(Yicai Global) May. 11 Chinese ghost cities have made headlines for nearly a decade, with huge new real-estate developments sitting mostly empty for years. Some see them as a sign China is heading for a real-estate crash. Others see them as just the typical style of urban expansion for a giant state-run economy.
Chenggong was labeled a ghost city back in 2012, with reports of 100,000 vacant apartments. Five years later, the city still looks very empty — yet skyscrapers are still being built.
Erenhot is a notorious ghost city in Inner Mongolia. Check out our time lapse of one development there: just dirt in 2013 …
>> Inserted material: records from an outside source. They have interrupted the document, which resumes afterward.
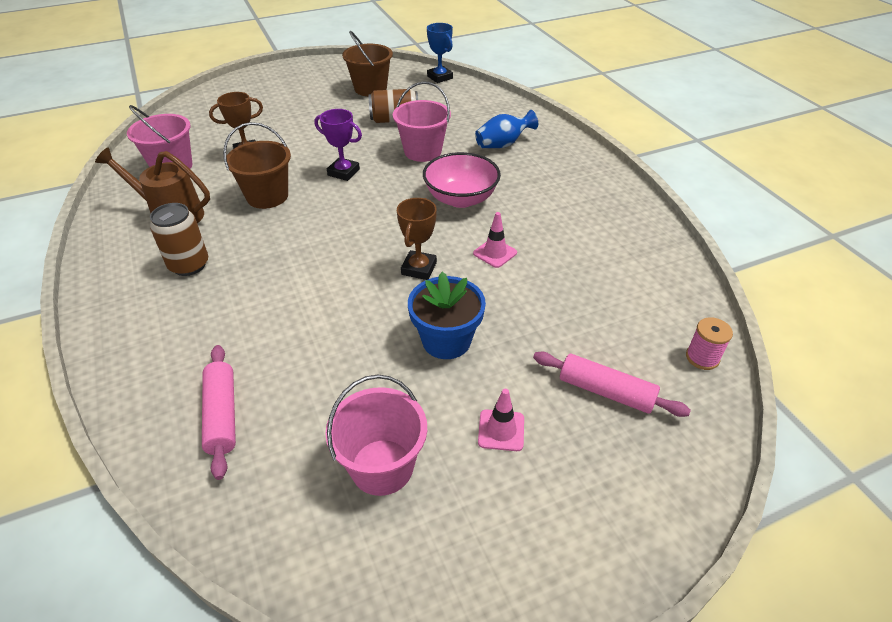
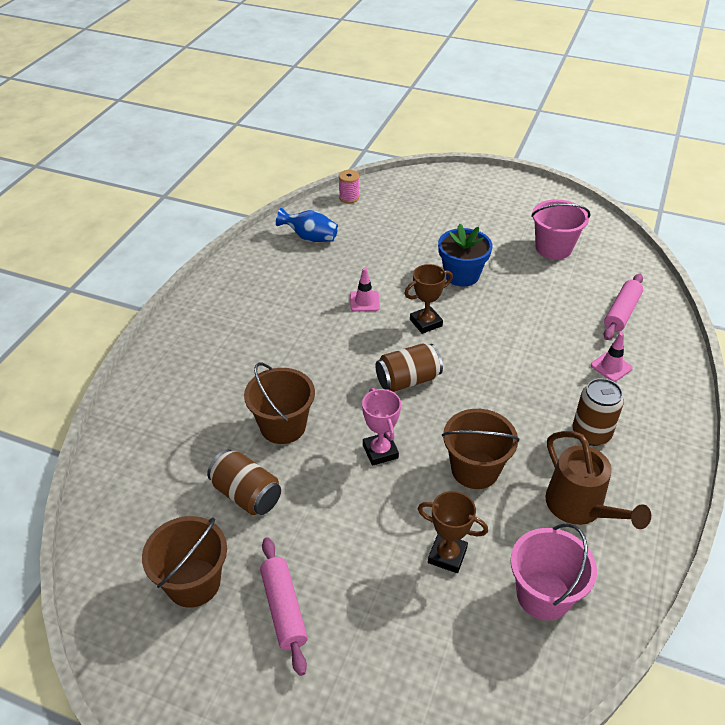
camera: 135 degrees left, 0 degrees up
purple trophy [314,109,362,181] -> pink trophy [362,388,401,466]
pink bucket [393,81,451,162] -> brown bucket [244,363,315,444]
pink bowl [423,152,501,208] -> none
blue trophy [427,23,453,83] -> none
blue vase [475,110,538,148] -> blue vase moved to [276,207,338,242]
pink traffic cone [478,389,524,451] -> pink traffic cone moved to [591,332,633,382]
pink rolling pin [533,351,691,417] -> pink rolling pin moved to [260,537,308,676]
none -> brown can [375,344,443,392]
Ordos, another notorious ghost city in Inner Mongolia, is reportedly adding people but still has lots of unsold housing and unfinished construction. This beautiful stadium, for instance, has been sitting unfinished for a long time.
Dongsheng (named by Baidu as a partial ghost city) has large developments like this one sitting dormant. The skyscrapers are apparently finished, but the construction equipment is gone, so it appears that work has stopped on the site.
This development in Dongsheng is up and running but appears to have very few residents.
Ghost city or future city? The giant Meixi Lake development looks eerie today, with skyscrapers going up by the dozens and not a lot of residents. Then again, prices are still rising in the area, and, construction is still going rapidly.
Once called a ghost city, Zhengdong is reportedly doing quite well. Still, the city is building new skyscrapers by the dozens.
While some ghost cities are reportedly filling in, some aren’t. And just this fall China's richest man called Chinese real estate "the biggest bubble in history."